You should have a "Go Advanced" button to the lower right, below the box where you type your reply - click it and you'll see a preview of your post.
I noticed it now!
Thank you and thank you all for your help!

8. ## Re: The derivative of 1/x

Hold on...I'm trying to get this to work.. I can't seem to get it to work!

In this: http://latex.codecogs.com/png.latex?%20\frac%20{d(\frac%201%20x)}{dx}%20=%20 \lim%20_{h%20\to%200}%20\frac%20{\frac%201%20{x+h} %20-%20\frac%201%20x}%20h%20=%20\lim%20_{h%20\to%200}% 20\frac%20{x%20-%20(x+h)}{x(x+h)%20h}%20=%20\lim%20_{h%20\to%200}% 20\frac%20{-1}%20{x(x+h)}%20=%20\frac%20{-1}%20{x^2}

How does the swap between numerators happen and how does x-x-h become -1? -h becomes 0??

Thanks.

9. ## Re: The derivative of 1/x

Originally Posted by ebaines
Not sure what you mean by trying to solve with conventional algebra. Using the definition of the derivative you have:

$\frac {d(\frac 1 x)}{dx} = \lim _{h \to 0} \frac {\frac 1 {x+h} - \frac 1 x} h = \lim _{h \to 0} \frac {x - (x+h)}{x(x+h) h} = \lim _{h \to 0} \frac {-1} {x(x+h)} = \frac {-1} {x^2}$
I mean in this..Link doesn't seem to work. So sorry for the confusion.

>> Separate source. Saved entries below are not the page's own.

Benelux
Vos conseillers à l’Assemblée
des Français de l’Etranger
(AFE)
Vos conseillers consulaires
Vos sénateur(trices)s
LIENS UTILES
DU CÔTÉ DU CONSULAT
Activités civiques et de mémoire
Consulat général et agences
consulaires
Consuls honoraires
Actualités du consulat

10. ## Re: The derivative of 1/x

When you have an expression of the form $\frac 1 a - \frac 1 b$ it may be useful to multiply the $\frac 1 a$ term by $(\frac b b )$ and the $\frac 1 b$ term by $( \frac a a )$:

$\frac 1 a - \frac 1 b = \frac {b}{b} ( \frac 1 a) - \frac a a (\frac 1 b) = \frac {b-a}{ab}$

The detailed steps are:

$\lim _{h \to 0} \frac {\frac 1 {x+h} - \frac 1 x} h$

$= \lim _{h \to 0} \frac {\frac {x}{x(x+h)} - \frac {x+h}{x(x+h)}}h$

$= \lim _{h \to 0} \frac {x - (x+h)}{x(x+h) h} = \lim _{h \to 0} \frac {-h}{x(x+h)h} = \lim _{h \to 0} \frac {-1} {x(x+h)} = \frac {-1} {x^2}$

Hope this helps.

11. ## Re: The derivative of 1/x

Originally Posted by ebaines
When you have an expression of the form $\frac 1 a - \frac 1 b$ it may be useful to multiply the $\frac 1 a$ term by $(\frac b b )$ and the $\frac 1 b$ term by $( \frac a a )$:

$\frac 1 a - \frac 1 b = \frac {b}{b} ( \frac 1 a) - \frac a a (\frac 1 b) = \frac {b-a}{ab}$

The detailed steps are:

$\lim _{h \to 0} \frac {\frac 1 {x+h} - \frac 1 x} h$

$= \lim _{h \to 0} \frac {\frac {x}{x(x+h)} - \frac {x+h}{x(x+h)}}h$

$= \lim _{h \to 0} \frac {x - (x+h)}{x(x+h) h} = \lim _{h \to 0} \frac {-h}{x(x+h)h} = \lim _{h \to 0} \frac {-1} {x(x+h)} = \frac {-1} {x^2}$

Hope this helps.
That clears it up! Thank you very much.